Aim: To identify the high-risk symptom multi-trajectories of patients with heart failure (HF) during the first six months after discharge, and construct a nomogram model to predict them.
Methods and results: This study was conducted across four tertiary hospitals from September 2023 to January 2025. Symptom evaluations was conducted before discharge, and at 2 weeks, 1 month, 3 months, and 6 months after discharge. A total of 259 HF patients completed the six-month follow-up. Of these, 18.9% exhibited severe-variable changes in symptom trajectories, which were significantly associated with unplanned readmission, indicating high-risk symptom multi-trajectories.
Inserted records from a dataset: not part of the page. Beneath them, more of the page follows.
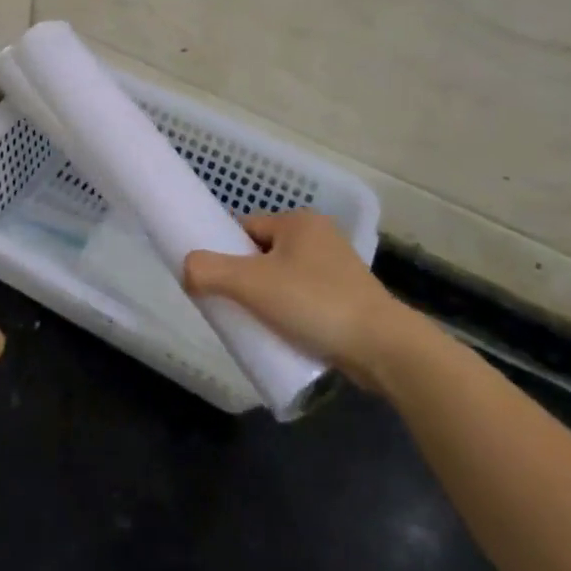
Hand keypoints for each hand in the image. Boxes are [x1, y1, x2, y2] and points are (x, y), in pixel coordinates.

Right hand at [183, 211, 424, 389]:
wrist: (384, 349)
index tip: (214, 281)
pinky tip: (282, 333)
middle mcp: (319, 236)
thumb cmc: (314, 303)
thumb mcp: (252, 284)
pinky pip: (303, 298)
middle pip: (261, 254)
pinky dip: (289, 312)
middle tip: (232, 306)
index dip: (225, 252)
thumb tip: (185, 268)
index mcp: (299, 221)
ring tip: (256, 324)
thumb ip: (209, 271)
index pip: (244, 228)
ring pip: (282, 278)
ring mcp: (337, 268)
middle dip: (245, 279)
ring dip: (266, 298)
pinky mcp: (348, 298)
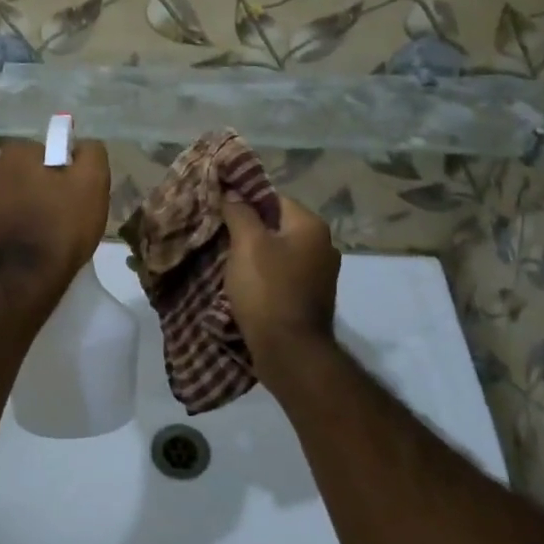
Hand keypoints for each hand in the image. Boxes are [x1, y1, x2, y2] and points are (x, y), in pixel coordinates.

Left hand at [0, 139, 110, 308]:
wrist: (25, 282)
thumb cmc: (61, 228)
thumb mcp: (92, 184)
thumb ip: (90, 154)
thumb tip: (81, 146)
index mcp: (13, 155)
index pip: (41, 152)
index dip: (59, 171)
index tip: (69, 193)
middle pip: (18, 175)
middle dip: (34, 188)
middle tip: (56, 215)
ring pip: (2, 199)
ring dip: (16, 209)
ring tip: (38, 235)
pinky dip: (3, 232)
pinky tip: (19, 250)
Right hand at [222, 195, 339, 386]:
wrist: (289, 350)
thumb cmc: (267, 290)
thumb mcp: (247, 244)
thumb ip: (240, 213)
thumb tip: (233, 193)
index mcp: (311, 226)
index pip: (274, 198)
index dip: (245, 201)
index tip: (220, 209)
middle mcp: (323, 245)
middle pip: (278, 225)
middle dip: (249, 229)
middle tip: (220, 235)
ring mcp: (321, 274)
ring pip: (280, 251)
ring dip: (256, 254)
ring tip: (228, 261)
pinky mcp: (312, 297)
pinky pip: (284, 274)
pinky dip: (266, 275)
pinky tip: (246, 284)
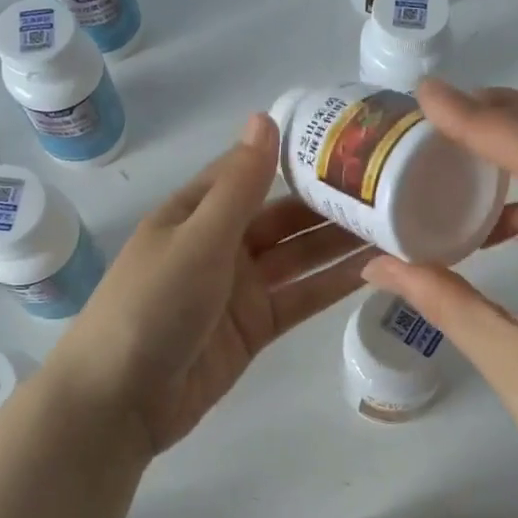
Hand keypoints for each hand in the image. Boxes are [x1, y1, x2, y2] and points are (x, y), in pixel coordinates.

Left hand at [49, 113, 377, 455]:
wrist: (120, 400)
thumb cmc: (152, 305)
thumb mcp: (197, 238)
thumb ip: (239, 185)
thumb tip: (264, 117)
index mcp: (196, 212)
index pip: (253, 171)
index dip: (297, 156)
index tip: (349, 141)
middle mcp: (220, 244)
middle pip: (283, 216)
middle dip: (330, 203)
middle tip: (392, 187)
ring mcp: (239, 289)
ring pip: (298, 258)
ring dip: (340, 244)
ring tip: (397, 225)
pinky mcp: (255, 328)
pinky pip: (299, 298)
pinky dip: (331, 286)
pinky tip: (373, 271)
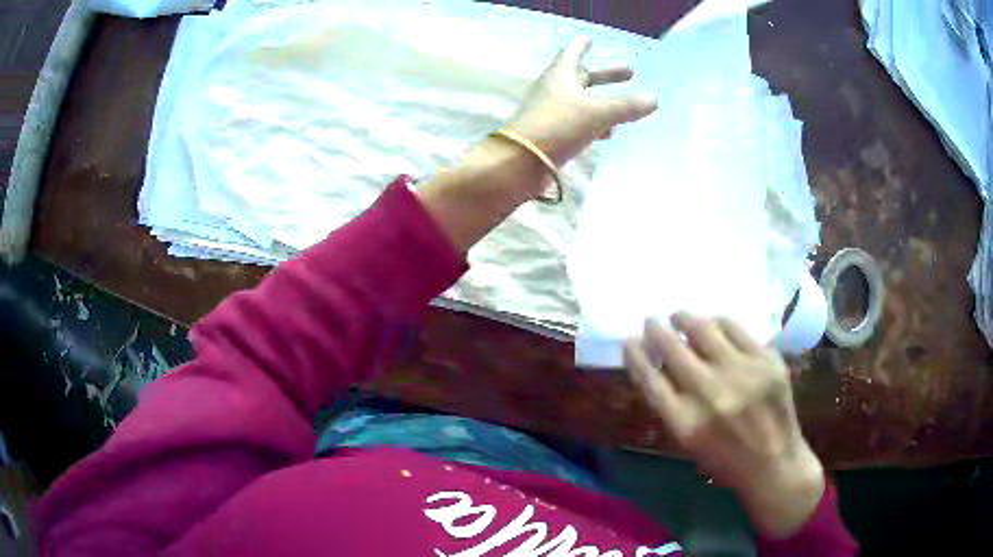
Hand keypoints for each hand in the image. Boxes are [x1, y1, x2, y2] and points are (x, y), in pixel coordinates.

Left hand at [505, 36, 656, 167]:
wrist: (522, 162)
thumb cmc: (558, 126)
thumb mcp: (597, 114)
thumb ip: (626, 107)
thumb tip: (654, 99)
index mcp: (561, 75)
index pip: (572, 53)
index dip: (582, 45)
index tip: (590, 37)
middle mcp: (555, 89)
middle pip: (583, 77)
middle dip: (605, 75)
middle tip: (630, 72)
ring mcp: (552, 112)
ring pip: (582, 101)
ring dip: (602, 101)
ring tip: (626, 105)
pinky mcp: (553, 133)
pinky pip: (579, 122)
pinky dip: (595, 123)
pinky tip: (609, 132)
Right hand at [624, 313, 825, 538]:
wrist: (774, 462)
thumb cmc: (725, 459)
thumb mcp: (688, 442)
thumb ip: (670, 404)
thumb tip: (655, 363)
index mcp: (685, 422)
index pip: (650, 378)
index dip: (635, 355)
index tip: (629, 340)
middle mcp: (711, 393)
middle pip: (673, 349)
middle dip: (656, 330)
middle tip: (651, 321)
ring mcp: (742, 373)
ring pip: (703, 329)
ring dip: (685, 318)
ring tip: (679, 316)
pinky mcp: (766, 360)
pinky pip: (735, 328)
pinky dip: (718, 322)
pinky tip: (713, 323)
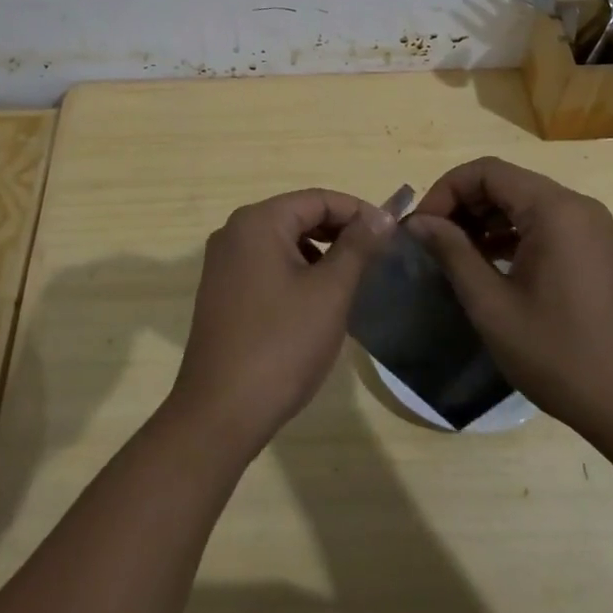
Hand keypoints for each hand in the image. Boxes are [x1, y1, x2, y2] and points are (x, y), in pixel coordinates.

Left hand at [166, 189, 394, 458]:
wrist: (220, 412)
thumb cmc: (282, 345)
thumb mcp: (329, 292)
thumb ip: (357, 247)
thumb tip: (381, 214)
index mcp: (257, 221)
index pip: (317, 199)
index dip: (358, 211)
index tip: (391, 234)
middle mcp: (234, 232)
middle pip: (298, 216)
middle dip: (339, 232)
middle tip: (377, 258)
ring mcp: (223, 263)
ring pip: (283, 242)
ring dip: (319, 253)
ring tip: (351, 281)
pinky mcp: (221, 291)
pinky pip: (266, 265)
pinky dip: (296, 272)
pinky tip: (316, 302)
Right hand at [405, 157, 612, 441]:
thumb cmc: (561, 356)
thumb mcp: (493, 306)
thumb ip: (452, 253)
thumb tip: (418, 222)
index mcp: (555, 209)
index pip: (486, 172)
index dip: (445, 191)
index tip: (420, 226)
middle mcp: (577, 207)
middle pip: (505, 183)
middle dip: (462, 205)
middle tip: (431, 240)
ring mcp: (592, 229)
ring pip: (523, 203)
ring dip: (484, 220)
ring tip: (453, 254)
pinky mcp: (596, 252)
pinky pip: (544, 225)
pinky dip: (510, 235)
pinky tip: (488, 266)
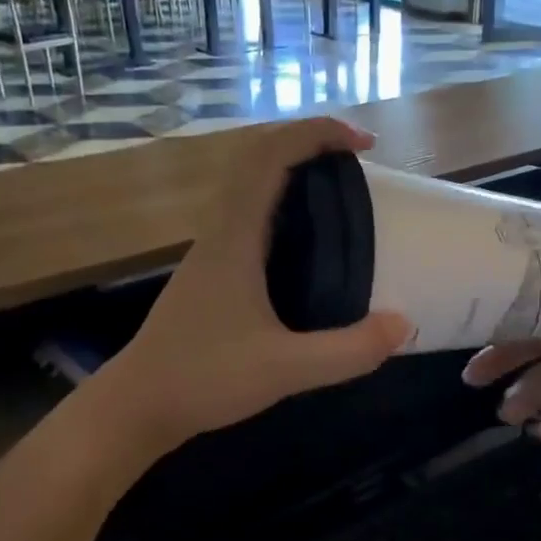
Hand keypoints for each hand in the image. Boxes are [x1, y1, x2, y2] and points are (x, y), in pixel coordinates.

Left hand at [101, 118, 409, 451]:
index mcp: (234, 238)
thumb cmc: (203, 379)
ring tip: (340, 196)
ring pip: (250, 188)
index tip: (363, 144)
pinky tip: (308, 246)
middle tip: (357, 164)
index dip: (317, 133)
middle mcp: (219, 233)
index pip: (270, 157)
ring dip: (294, 174)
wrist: (138, 406)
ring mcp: (211, 253)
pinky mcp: (211, 275)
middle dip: (309, 144)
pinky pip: (249, 219)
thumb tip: (403, 326)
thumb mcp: (285, 370)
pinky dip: (283, 209)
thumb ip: (348, 351)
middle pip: (258, 160)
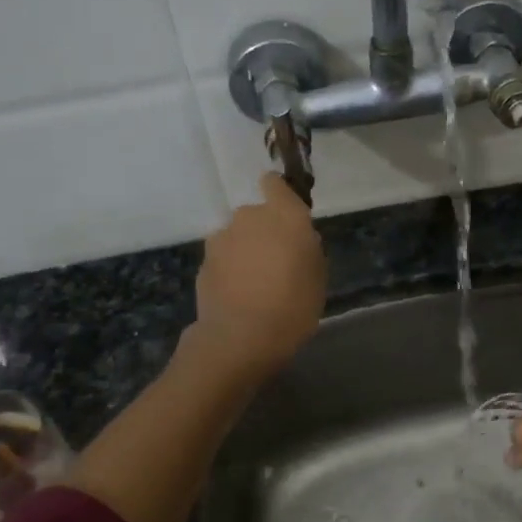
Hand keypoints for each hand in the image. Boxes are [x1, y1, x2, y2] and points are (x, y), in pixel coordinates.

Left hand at [189, 173, 326, 375]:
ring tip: (255, 284)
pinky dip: (229, 271)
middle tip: (276, 263)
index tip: (285, 214)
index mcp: (284, 216)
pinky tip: (238, 296)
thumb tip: (297, 241)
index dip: (278, 194)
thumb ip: (307, 250)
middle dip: (264, 232)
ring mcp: (222, 239)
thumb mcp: (317, 278)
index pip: (275, 184)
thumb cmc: (293, 306)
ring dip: (245, 252)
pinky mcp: (204, 262)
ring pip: (237, 238)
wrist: (240, 337)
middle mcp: (249, 217)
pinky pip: (223, 259)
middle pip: (256, 215)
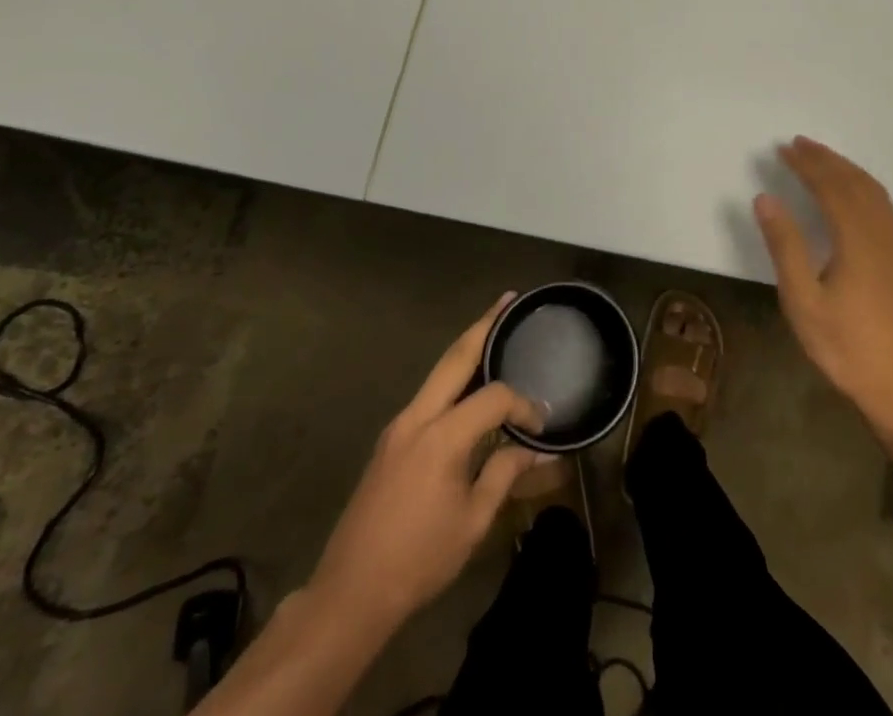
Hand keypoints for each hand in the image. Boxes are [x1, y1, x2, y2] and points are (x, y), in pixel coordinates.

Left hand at [306, 296, 545, 634]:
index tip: (542, 425)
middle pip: (455, 357)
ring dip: (466, 348)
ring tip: (493, 328)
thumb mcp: (472, 521)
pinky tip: (469, 383)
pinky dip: (452, 378)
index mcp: (441, 436)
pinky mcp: (390, 440)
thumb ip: (505, 474)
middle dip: (483, 325)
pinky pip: (428, 394)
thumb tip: (537, 449)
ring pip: (438, 372)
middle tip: (508, 300)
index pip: (493, 398)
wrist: (350, 593)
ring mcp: (398, 426)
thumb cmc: (418, 560)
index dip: (523, 405)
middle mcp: (417, 417)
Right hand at [755, 138, 892, 432]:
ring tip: (822, 158)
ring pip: (874, 192)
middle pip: (854, 183)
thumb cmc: (843, 346)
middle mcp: (880, 235)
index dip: (807, 165)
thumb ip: (785, 246)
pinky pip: (885, 207)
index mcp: (856, 241)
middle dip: (826, 159)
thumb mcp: (802, 300)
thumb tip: (765, 198)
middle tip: (798, 143)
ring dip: (847, 169)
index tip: (783, 149)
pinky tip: (854, 192)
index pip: (830, 188)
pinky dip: (865, 186)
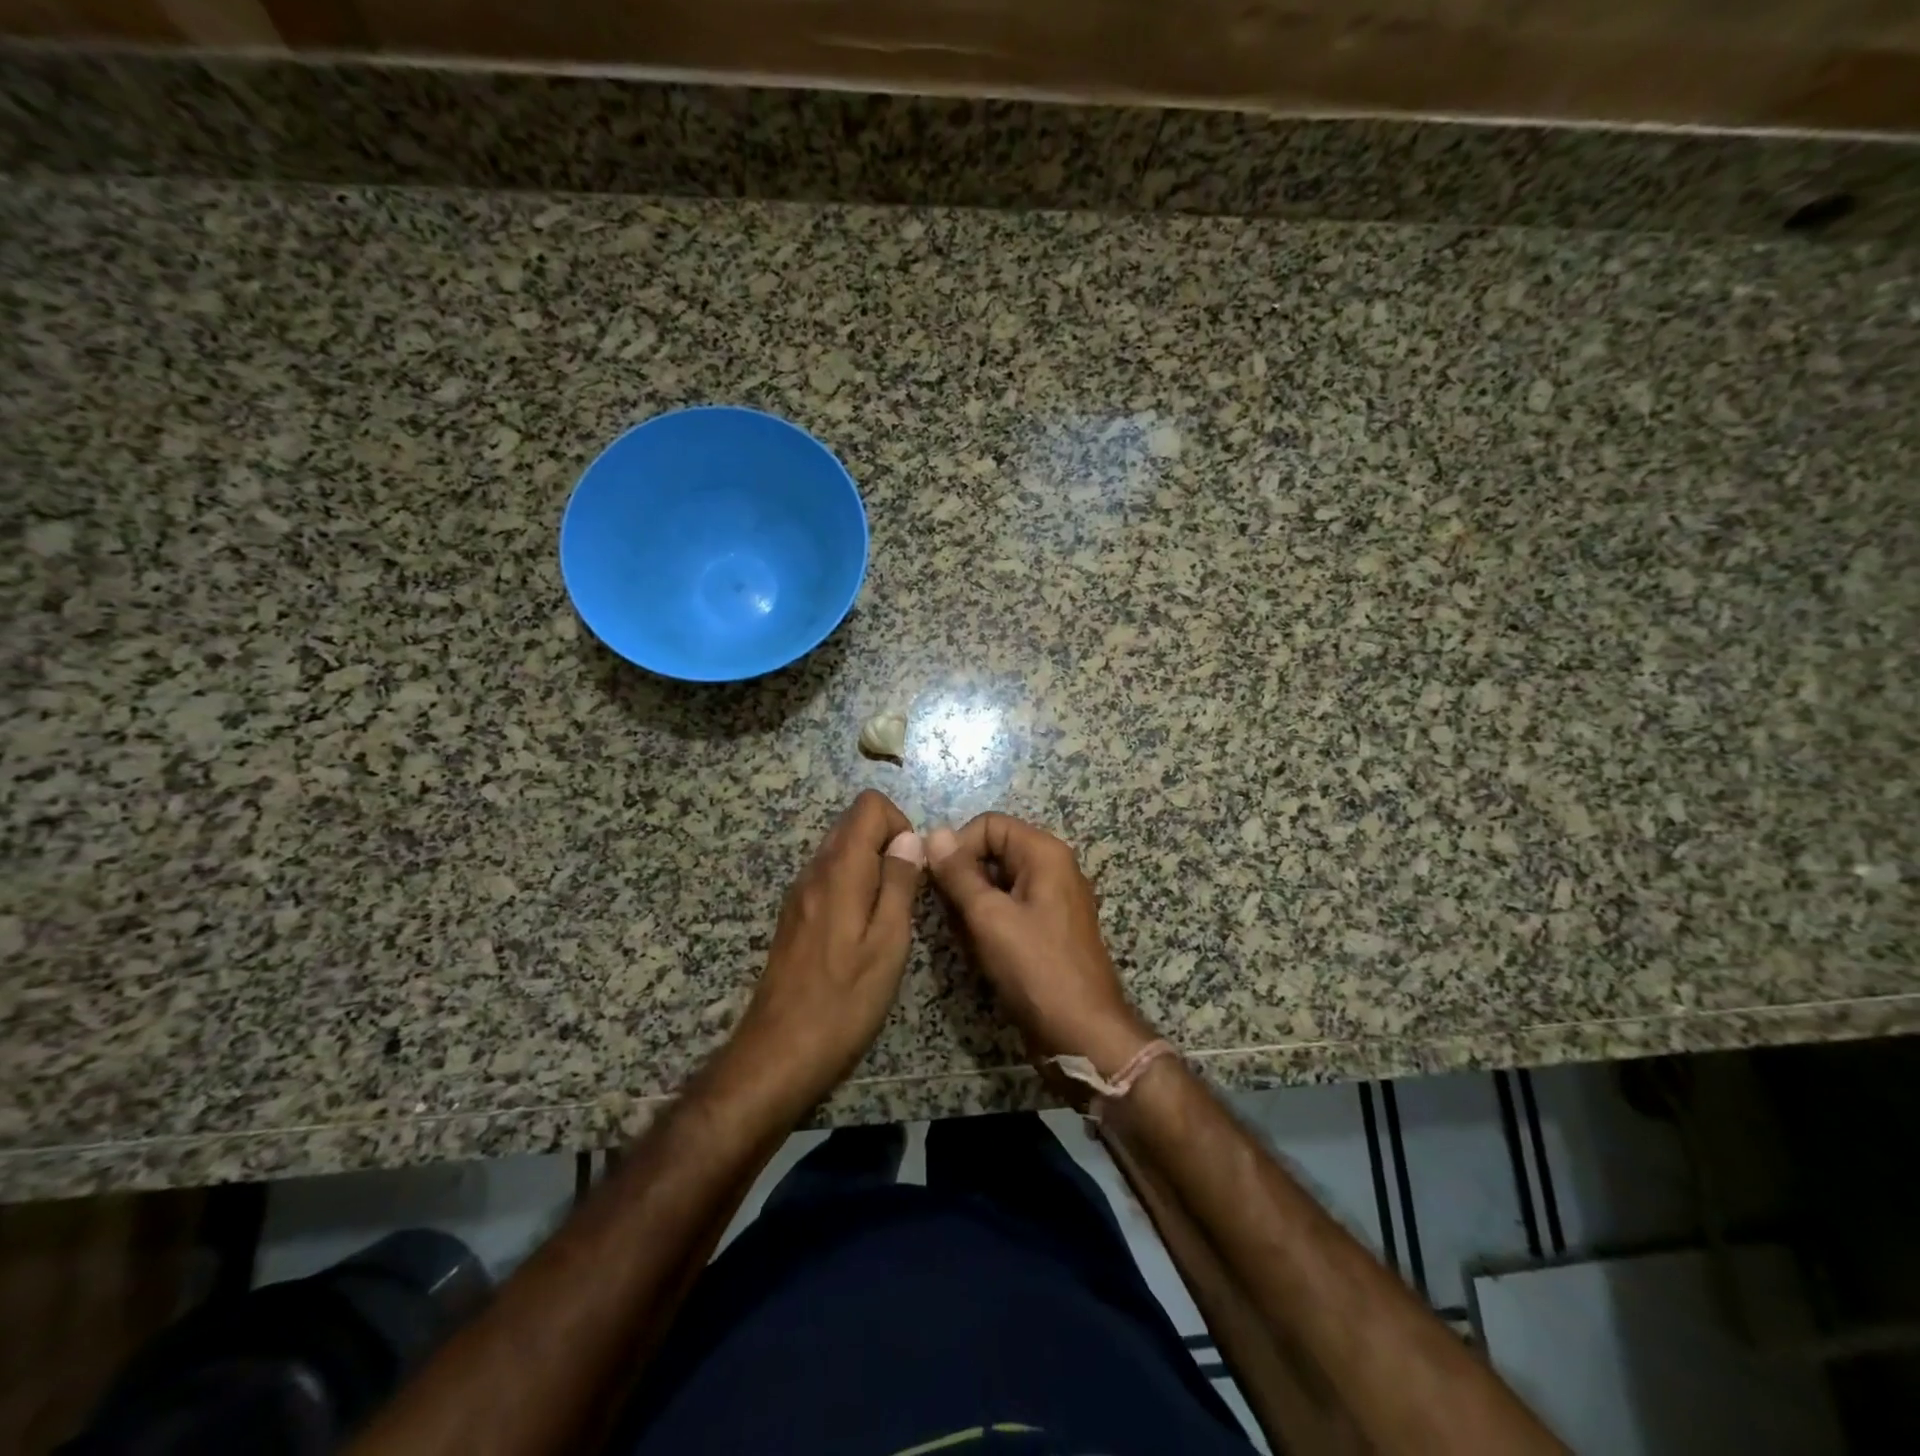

LASSO regression identified four variables: anxiety, depression, resilience, and social support. The resulting nomogram, a visual tool used to predict the probability of high-risk symptom multi-trajectories, achieved an area under the curve of 0.921, a sensitivity of 85.7%, and a specificity of 83.3%. The calibration curve exhibited a high level of consistency. Decision curve analysis revealed that this nomogram had greater clinical value when the risk threshold was between 5% and 79%.
Conclusion: 18.9% of patients with HF had high-risk symptom multi-trajectories of poor prognosis during the six months after discharge. A nomogram was developed to predict the likelihood of this group. This tool provided valuable guidance for the early intervention of HF symptoms.